June 30th, 2009by Adam Roach under SIP

One of the largest difficulties people with a strong telecom background have when first encountering SIP is understanding that SIP is not just “another telecom protocol.” From the advent of automatic switching in the early 1900s, telephones have operated in a rather predictable way: the phone communicated hookstate and dialed digits to a central office, and the central office told the phone when to ring. All of the intelligence lived in the network, so that’s where the services lived.

This changed slightly with the introduction of mobile phones, which needed to know a bit more about what was going on with the call. But the protocols used by mobile phones were designed to closely mimic the way early-20th-century phones worked – all the way down to having a “hook flash” message.

So, as long as you’re younger than 100 years old, anything you ever learned about telecom protocols generally had a direct conceptual translation into the protocols that came after it. Electromechanical exchanges gave way to channel-associated MF switching, which eventually evolved into digital switches; but the basic flow of information remained unchanged. Services always had to live in the network, because that was the only place smart enough to do anything useful.

SIP changed all that.

SIP’s model for service interaction was not the telephones of the 1920s; it was that of the Internet. On the Internet, applications run in the clients, so that’s where the intelligence is. The network’s job is to route traffic efficiently and otherwise stay out of the way. For example, if you look at the various ways that three-way calling can be implemented, you’ll notice that the key players are the SIP terminals, not the network.

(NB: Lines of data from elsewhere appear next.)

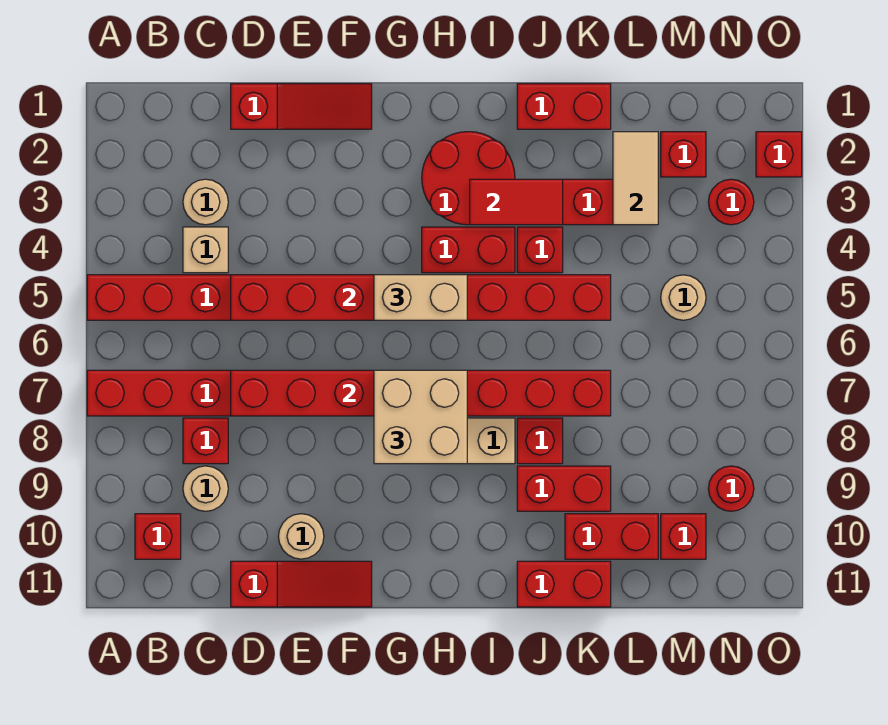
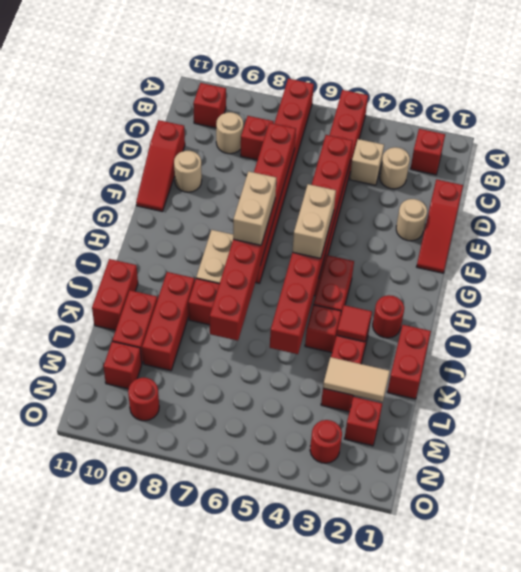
tan 2x2 brick [374,370,467,464] -> tan 1x2 brick [233,171,276,245]
red 2x2 round brick [422,132,515,225] -> red 1x1 round brick [373,295,404,338]
red 1x2 tile [470,179,563,225] -> red 1x1 tile [337,305,372,342]
red 1x2 brick [517,466,611,511] -> red 1x3 brick [142,272,195,371]
tan 1x1 round brick [661,275,706,320] -> tan 1x1 round brick moved to [396,199,427,241]
red 1x1 brick [756,132,802,177] -> red 1x1 brick moved to [410,129,445,175]

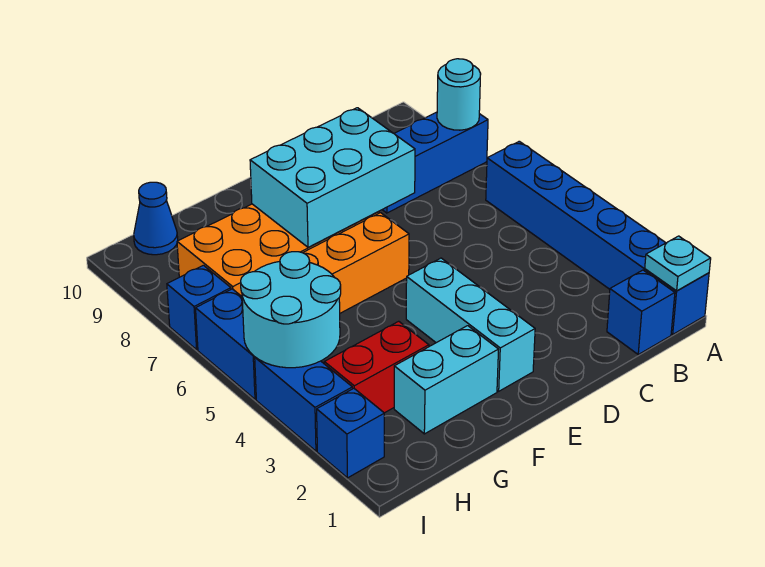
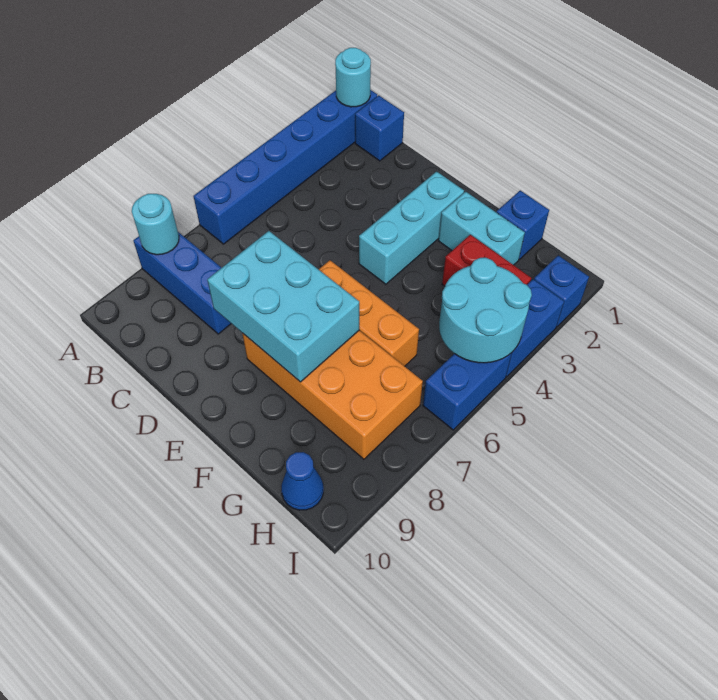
cyan 1x1 plate [645,236,711,291] -> cyan 1x1 round brick [335,48,371,107]
blue 1x1 brick [167,265,231,350] -> blue 1x1 brick moved to [497,191,549,259]

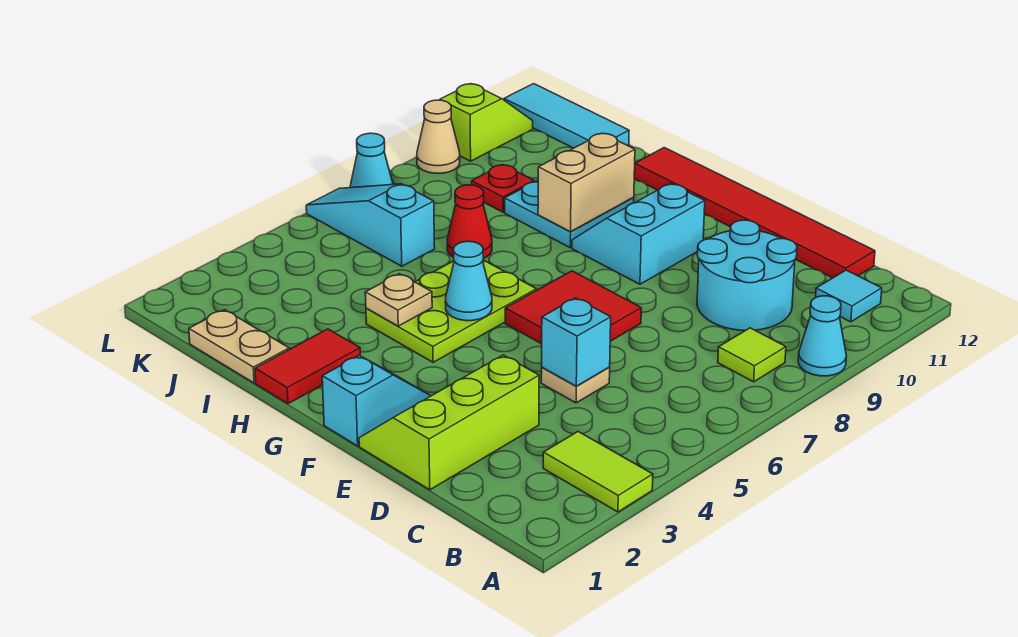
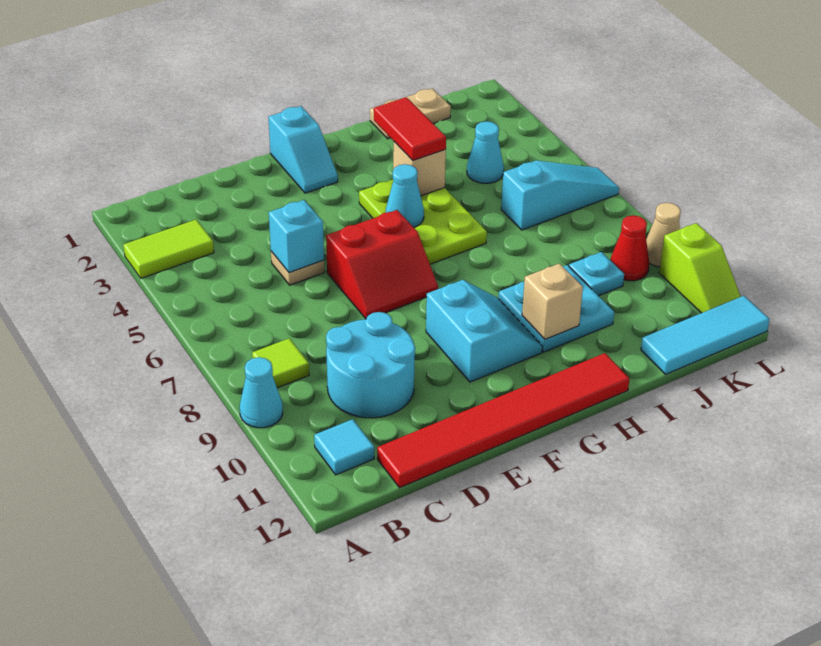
lime 2x3 slope [359,355,539,490] -> none
red 2x2 tile [505,271,641,344] -> red 2x2 slope [326,210,438,319]
red 1x2 tile [255,329,360,404] -> red 1x2 tile moved to [374,97,446,160]
tan 1x1 plate [365,274,432,326] -> tan 1x1 brick [393,142,446,196]
tan 1x2 brick [538,133,635,232] -> tan 1x1 brick [522,263,583,339]
red 1x1 cone [447,185,492,258] -> red 1x1 cone moved to [610,215,649,281]
red 1x1 plate [472,165,534,212] -> cyan 1x1 plate [569,252,624,296]
cyan 1x1 cone [350,133,393,188] -> cyan 1x1 cone moved to [467,121,504,183]

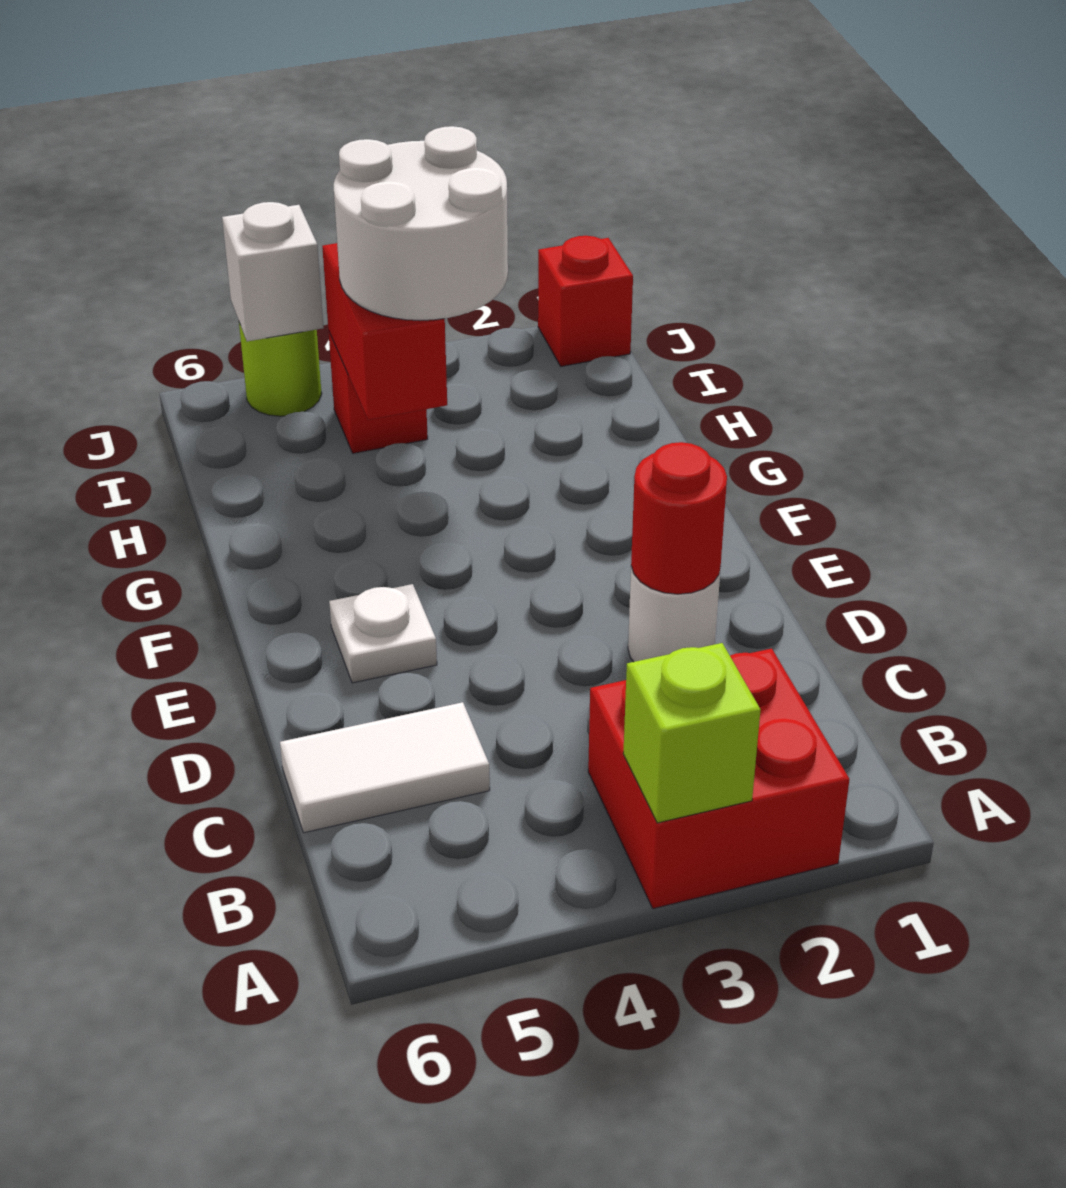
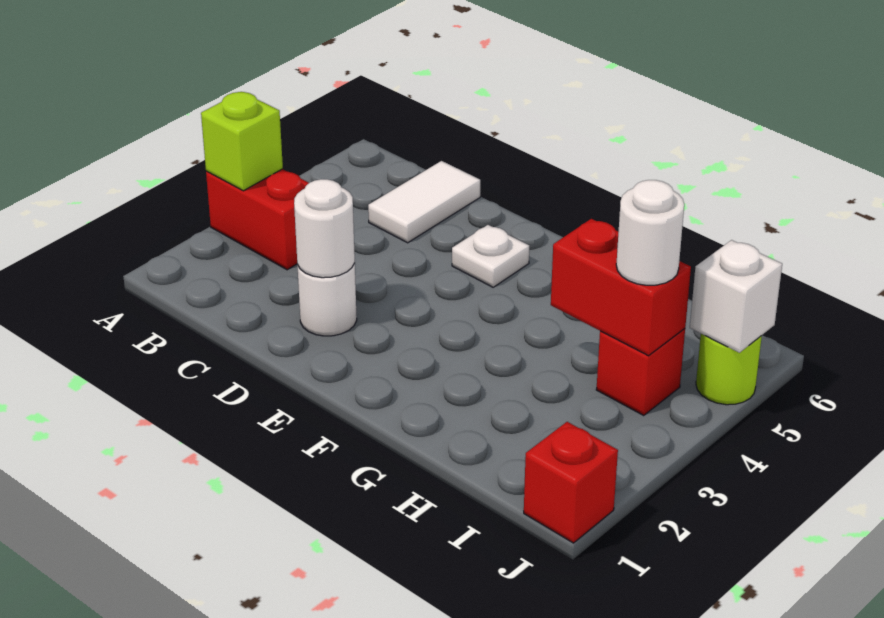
red 2x2 brick [588,648,850,909] -> red 1x2 brick [206,169,309,270]
red 1x1 round brick [631,442,727,594] -> white 1x1 round brick [294,179,355,278]
white 2x2 round brick [334,126,508,320] -> white 1x1 round brick [616,180,684,285]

This is a radical shift, and it means that everything you know about telecom protocols no longer applies. It means that questions like “how do you interwork SIP with CAMEL?” don’t just lack answers, but actually make no sense at all. You’re asking how the network can provide services in a protocol that relegates services to the client. It’s the functional equivalent to asking, “how do you implement call waiting in a old-fashioned PSTN phone with no support from the end office?”

That’s not to say people don’t try to find answers to these questions. Many a SIP network architecture has been designed to emulate, as closely as possible, the PSTN. Most of the time, these networks require proprietary extensions to SIP and ridiculous contortions to fit SIP’s round peg into the PSTN’s square hole. The end result is a network that cannot live up to SIP’s promise of advanced services and interoperability, while having a tortured time of even providing the same basic services the PSTN can already provide.

What this means is that, when thinking about how to provide services in a SIP network, you must step back and ask “what is the problem we’re trying to solve, and how do we solve it with the tools that SIP provides,” instead of staying focused on how to directly translate the existing protocols into SIP procedures. Otherwise, you’ll end up asking nonsense questions and proposing ridiculous solutions.